On Sunday, Trump’s convoy headed up the Champs-Élysées before Macron and his guests. Three militants from the Femen organisation jumped over the railing and raced towards the vehicles. Two were arrested immediately. A third almost reached Trump’s Cadillac before she was wrestled away by gendarmes. The women wrote the words “Hypocrisy parade”, “Gangsta party” and “Fake peacemakers” on their bare breasts.

Trump apparently waited in a side street until the other leaders were seated. In the meantime, the solemn, symbolic moment of the 11th hour of the 11th day of the 11th month, when the armistice entered into force, was missed. While church bells pealed, the world leaders were still making their way up the avenue in a bus.

Trump and Russian president Vladimir Putin made an entrance by being the last to arrive at the ceremony. Macron greeted the US president and first lady more coldly than in the past. Despite tension over Trump’s renunciation of a key arms control treaty, the American and Russian leaders shook hands warmly and appeared to agree to a later meeting with a thumbs-up.

Trump showed no expression as he listened to a translation of Macron’s speech through an ear-piece. The US leader sat in the front row with his legs spread wide apart, wearing his sempiternal red tie and hunched over, elbows on his knees.

Much of Macron's speech was clearly aimed at Trump. In its most patriotic hours, Macron said, France believed in universal values "exactly the opposite of a people who consider only their own interests. For patriotism is the exact opposite of nationalism. Nationalism is the betrayal of patriotism. When one says, 'Our interests first and the others don't matter!' one erases what is most precious in a nation . . . its moral values."

Multicultural display

The moving ceremony balanced French pride, including two renditions of the Marseillaise and the regalia of the Republican Guards and the Saint-Cyr military academy, with a display of multiculturalism that also felt like a rebuke to Trump.

Yo Yo Ma, the American cellist born in Paris of Chinese parents, sat beside the flame to the Unknown Soldier as he played Bach's Sarabande from Cello Suite no. 5.

Angélique Kidjo, a singer from Bénin, West Africa, wore a sumptuous blue and gold African gown and turban as she sang a song of gratitude titled Blewu in the Mina language. One wondered if the impassive Trump recalled his description of African nations as "shithole countries".

In another example of openness and tolerance, students from the suburb of Seine Saint Denis read texts written by American, Chinese, English, French and German people who were affected by the war, in the language in which they were written.

After lunch at the Élysée Palace, most of Macron’s guests travelled to La Villette, in northern Paris, for the opening session of his first annual Peace Forum.

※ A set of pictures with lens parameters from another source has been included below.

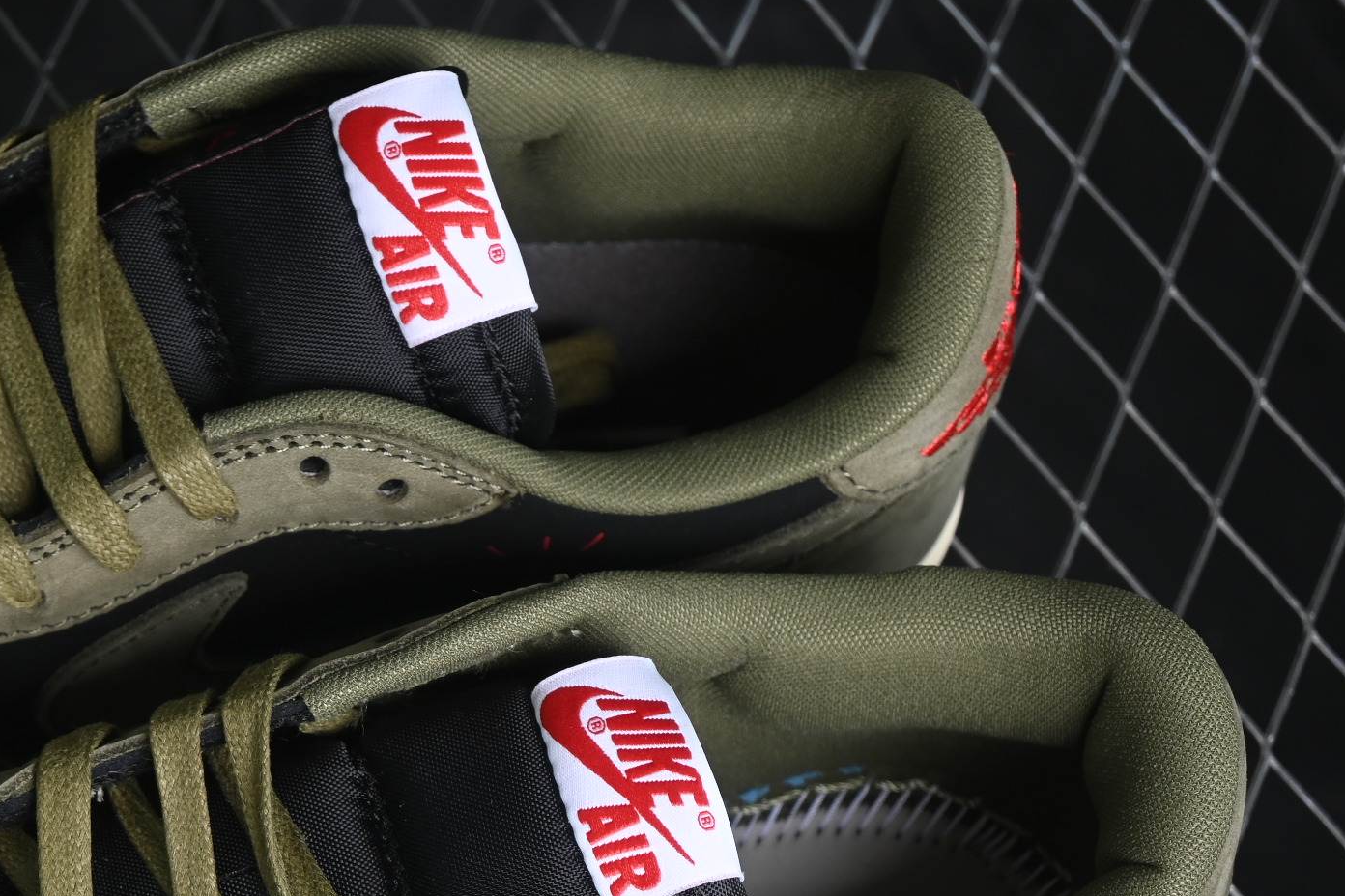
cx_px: 135
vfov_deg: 9.1
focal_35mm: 150
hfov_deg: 13.6
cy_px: 860
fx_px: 5604
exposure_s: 1/50
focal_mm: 50
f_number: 6.3
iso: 160
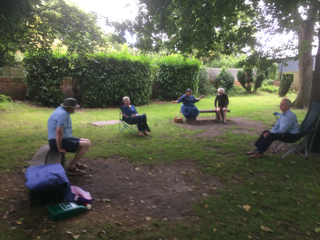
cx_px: 160
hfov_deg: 61.7
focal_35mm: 29
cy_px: 120
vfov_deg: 48.2
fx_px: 268
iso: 40
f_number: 2.2
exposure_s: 1/100
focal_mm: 4.15
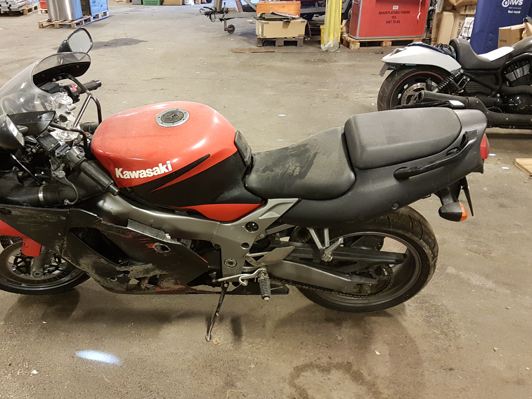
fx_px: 476
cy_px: 217
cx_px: 216
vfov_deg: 45.4
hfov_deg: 57.9
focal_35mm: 31
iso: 250
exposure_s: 1/11
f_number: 1.7
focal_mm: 4.2
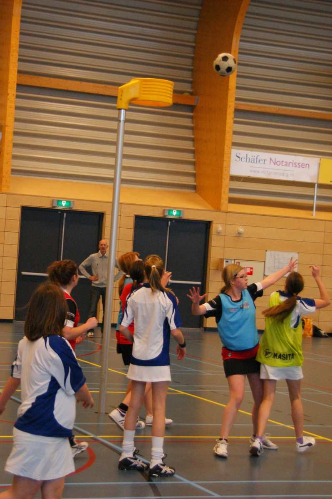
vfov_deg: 37.9
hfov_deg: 25.7
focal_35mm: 52
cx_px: 166
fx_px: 727
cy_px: 250
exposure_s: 1/125
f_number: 4.5
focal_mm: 35
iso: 800
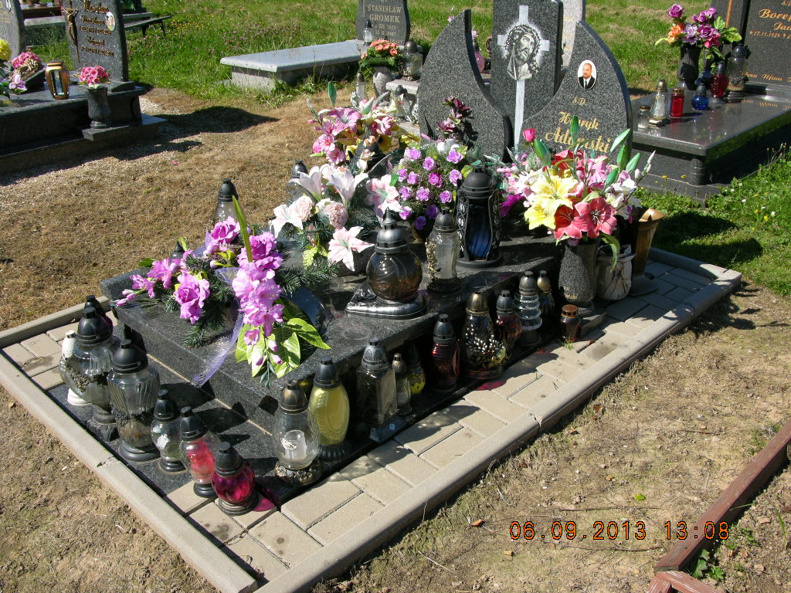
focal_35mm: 35
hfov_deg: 52.6
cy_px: 296
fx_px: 800
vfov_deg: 40.7
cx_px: 396
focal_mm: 8.9
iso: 50
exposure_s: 1/273
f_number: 5.6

Trump skipped the peace forum to travel to the US cemetery in Suresnes, west of Paris, where more than 1,500 American "Doughboys" from the first World War are buried. On Saturday, Trump had cancelled a trip to the cemetery at Belleau Wood, where marines fought a famous battle in 1918, because it was raining. A grandson of Winston Churchill said Trump was "pathetic" and unfit to represent the US.